2026, Jan 04 03:00

How to Update Azure OpenAI Finetuned GPT Deployment Capacity via ARM API in Python (and Fix 200 OK No-Change)

Learn how to update Azure OpenAI finetuned GPT deployment capacity via the ARM API in Python and troubleshoot 200 OK no-change responses after a backend fix.

Updating the capacity of a finetuned GPT deployment on Azure via the ARM management API is a routine operation, yet it recently started returning 200 OK without actually changing the capacity. Below is a concise walkthrough of the workflow, the observed behavior, and what changed.

Problem overview

The goal is to change the tokens-per-minute capacity of an existing Azure OpenAI deployment using Python. The approach relies on fetching the current deployment configuration, preserving its properties, and issuing a PUT with an updated sku.capacity. Authentication is performed with a bearer token obtained via az account get-access-token.

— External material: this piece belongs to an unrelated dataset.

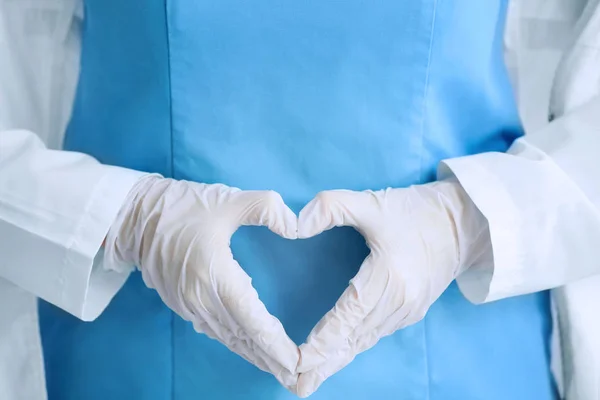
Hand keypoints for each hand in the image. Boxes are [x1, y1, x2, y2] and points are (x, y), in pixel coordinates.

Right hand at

Code example that reproduces the issue

The following script demonstrates the full flow: read the current deployment, modify only the capacity, and send a PUT to update the deployment. Replace placeholders with your values and pass a valid bearer token.

import json
import requests
target_capacity = 3  # 3 means 3000 tokens/minute.
# Auth and resource identifiers
bearer_token = "YOUR_BEARER_TOKEN"  # Use token from `az account get-access-token`
sub_id = ""
rg_name = ""
account_name = ""
deploy_name = ""
# ARM API params and headers
api_params = {"api-version": "2023-05-01"}
req_headers = {
    "Authorization": f"Bearer {bearer_token}",
    "Content-Type": "application/json"
}
# Get current deployment configuration
arm_url = (
    f"https://management.azure.com/subscriptions/{sub_id}/resourceGroups/{rg_name}"
    f"/providers/Microsoft.CognitiveServices/accounts/{account_name}/deployments/{deploy_name}"
)
resp = requests.get(arm_url, params=api_params, headers=req_headers)
if resp.status_code != 200:
    print(f"Failed to get current deployment: {resp.status_code}")
    print(resp.reason)
    if hasattr(resp, "json"):
        print(resp.json())
    exit(1)
existing_cfg = resp.json()
# Preserve sku.name and properties, update only capacity
patch_body = {
    "sku": {
        "name": existing_cfg["sku"]["name"],
        "capacity": target_capacity
    },
    "properties": existing_cfg["properties"]
}
print("Updating deployment capacity...")
resp = requests.put(
    arm_url,
    params=api_params,
    headers=req_headers,
    data=json.dumps(patch_body)
)
print(f"Status code: {resp.status_code}")
print(f"Reason: {resp.reason}")
if hasattr(resp, "json"):
    print(resp.json())

What was going on

The flow above used to complete in seconds and update sku.capacity as expected. It later began returning a 200 OK while the deployment’s capacity remained unchanged, effectively failing silently. The root cause was a bug on the provider side, not an issue in the client code or API usage.

Resolution

The backend bug has been fixed. Updating the capacity of a finetuned GPT model on Azure using this Python approach now works again. No changes to the request shape, API version, or workflow are required; rerunning the same sequence—GET the deployment, keep properties intact, PUT with the new sku.capacity—should apply the capacity update.

Why this matters

When managing Azure OpenAI deployments at scale, consistency between control-plane acknowledgments and actual state changes is crucial. A 200 OK that doesn’t reflect the requested update can cause confusion in automation and capacity planning. Recognizing that such behavior can stem from a transient backend issue helps avoid unnecessary refactors on the client side.

Takeaways

The practical path for updating capacity remains the same: authenticate using a bearer token from az account get-access-token, read the current deployment via the ARM endpoint, and submit a PUT with the unchanged properties and an updated sku.capacity. If you ever see 200 OK with no effective change, consider the possibility of a temporary service-side problem before revisiting your code structure.

With the provider-side fix in place, the workflow above should again reflect the requested capacity changes promptly.